Self and Others
Psychology 410
Prof. Bertram Malle
Winter 1999
Malle & Horowitz (1995)
Where does the tightness of negative self-views come from? At least two hypotheses were considered: (a) Traits are self-discovered, lead to behavior that confirms self-views; (b) Social feedback, focusing on the negative (perfectionism), points attention to negative behaviors and builds up negative affect with respect to self-views.
The influence of culture: We distinguished process (schema formation, tightness) from content (which trait -- e.g., shyness vs. extraversion -- counts as socially desirable) and found that cultures may very much differ in content but less so in process. We also found that "cohesive" cultures (living in confined spaces, having long history, high collectivism) probably exert more influence on the individual and may create even more tightness of negative self-views.

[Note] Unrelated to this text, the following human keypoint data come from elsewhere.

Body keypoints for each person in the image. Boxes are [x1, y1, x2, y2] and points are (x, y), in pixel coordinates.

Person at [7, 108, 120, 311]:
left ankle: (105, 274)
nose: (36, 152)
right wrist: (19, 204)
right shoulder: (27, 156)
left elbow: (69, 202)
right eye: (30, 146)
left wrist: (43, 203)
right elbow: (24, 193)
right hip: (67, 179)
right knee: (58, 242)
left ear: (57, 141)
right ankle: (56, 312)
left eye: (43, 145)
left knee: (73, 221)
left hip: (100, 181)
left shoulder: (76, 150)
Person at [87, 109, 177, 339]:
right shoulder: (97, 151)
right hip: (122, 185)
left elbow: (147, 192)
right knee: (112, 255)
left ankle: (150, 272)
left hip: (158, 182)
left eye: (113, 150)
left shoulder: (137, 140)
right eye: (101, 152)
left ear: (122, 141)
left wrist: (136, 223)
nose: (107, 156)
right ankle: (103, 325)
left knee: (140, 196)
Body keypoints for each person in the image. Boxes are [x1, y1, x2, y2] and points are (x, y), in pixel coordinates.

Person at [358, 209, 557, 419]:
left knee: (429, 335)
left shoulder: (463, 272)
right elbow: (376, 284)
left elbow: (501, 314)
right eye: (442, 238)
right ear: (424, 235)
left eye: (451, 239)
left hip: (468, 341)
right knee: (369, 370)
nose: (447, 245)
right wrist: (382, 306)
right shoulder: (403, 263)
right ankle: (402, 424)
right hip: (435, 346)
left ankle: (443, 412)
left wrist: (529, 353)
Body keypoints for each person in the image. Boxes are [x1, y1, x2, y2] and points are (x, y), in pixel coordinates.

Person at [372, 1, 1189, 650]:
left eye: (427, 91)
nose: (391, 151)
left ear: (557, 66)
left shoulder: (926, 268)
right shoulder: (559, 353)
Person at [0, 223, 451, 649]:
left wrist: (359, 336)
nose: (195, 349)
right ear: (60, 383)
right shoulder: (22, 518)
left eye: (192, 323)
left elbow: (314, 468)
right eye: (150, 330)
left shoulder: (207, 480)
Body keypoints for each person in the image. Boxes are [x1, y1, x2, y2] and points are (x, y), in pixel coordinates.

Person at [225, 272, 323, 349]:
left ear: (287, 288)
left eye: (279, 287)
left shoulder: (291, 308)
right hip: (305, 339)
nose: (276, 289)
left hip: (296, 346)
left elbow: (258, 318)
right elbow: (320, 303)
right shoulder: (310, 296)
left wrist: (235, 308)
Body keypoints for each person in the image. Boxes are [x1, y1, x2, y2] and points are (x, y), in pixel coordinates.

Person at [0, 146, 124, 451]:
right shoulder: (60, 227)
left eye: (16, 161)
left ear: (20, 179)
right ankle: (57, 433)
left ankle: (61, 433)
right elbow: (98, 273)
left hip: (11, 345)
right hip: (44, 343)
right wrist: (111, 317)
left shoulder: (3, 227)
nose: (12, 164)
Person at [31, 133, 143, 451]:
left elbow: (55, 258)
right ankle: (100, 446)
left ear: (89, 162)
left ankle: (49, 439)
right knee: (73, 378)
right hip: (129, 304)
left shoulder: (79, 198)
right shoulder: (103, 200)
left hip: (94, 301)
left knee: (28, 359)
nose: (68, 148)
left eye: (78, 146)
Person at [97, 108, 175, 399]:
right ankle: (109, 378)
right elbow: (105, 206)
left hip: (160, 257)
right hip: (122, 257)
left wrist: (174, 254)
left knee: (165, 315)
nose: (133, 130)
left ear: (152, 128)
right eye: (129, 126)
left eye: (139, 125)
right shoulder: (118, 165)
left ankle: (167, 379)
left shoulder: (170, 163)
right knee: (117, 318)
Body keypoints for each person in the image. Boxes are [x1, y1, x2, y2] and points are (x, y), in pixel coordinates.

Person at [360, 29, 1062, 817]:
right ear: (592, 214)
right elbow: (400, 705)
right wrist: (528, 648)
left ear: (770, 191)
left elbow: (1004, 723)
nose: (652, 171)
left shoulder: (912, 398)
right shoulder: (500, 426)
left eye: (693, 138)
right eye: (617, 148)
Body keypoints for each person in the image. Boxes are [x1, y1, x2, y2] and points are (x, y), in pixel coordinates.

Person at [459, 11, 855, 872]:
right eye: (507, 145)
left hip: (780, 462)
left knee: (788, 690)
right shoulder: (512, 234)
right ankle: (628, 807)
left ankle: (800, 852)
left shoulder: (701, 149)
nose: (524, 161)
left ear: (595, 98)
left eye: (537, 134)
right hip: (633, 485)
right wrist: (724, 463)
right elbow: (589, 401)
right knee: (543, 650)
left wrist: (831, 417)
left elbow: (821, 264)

We touched briefly on body images, a case in which the majority of people have a negative self-views (in contrast to the personality domain where the majority, at least in Western cultures, has a positive view). Here too, negative self-views may be tighter but not because one stands out as a minority of sorts but stil because of the perfectionism to reach a certain standard (reinforced daily by media).
Alicke et al. (1997)
We identified the conditions under which the "genius effects" is most likely, discussed different populations (e.g., middle-aged adults), different domains (e.g., job skills) and were persuaded that the effect should still hold. A limiting condition is the past performance of the "other" -- if that person has usually done very poorly (example of a 1-7 football time), losing against them cannot be regulated by claiming they are a genius (Super Bowl bound). We also wondered whether the effect would last, say, after 2 hours, and if there might be a "rebound" (e.g., if the other, or anybody, does something stupid, would be rag on him or her?)
We distinguished exalting the other from basking in the other's reflected glory (BRIGing). BIRGing brings one closer to the other, whereas exalting distances oneself from the other. Also, BIRGing can add positive feelings to the baseline, whereas exalting the other is used to regulated a short-term dip in self-worth.
On Thursday we will start out with a brief discussion of the Bushman & Baumeister article.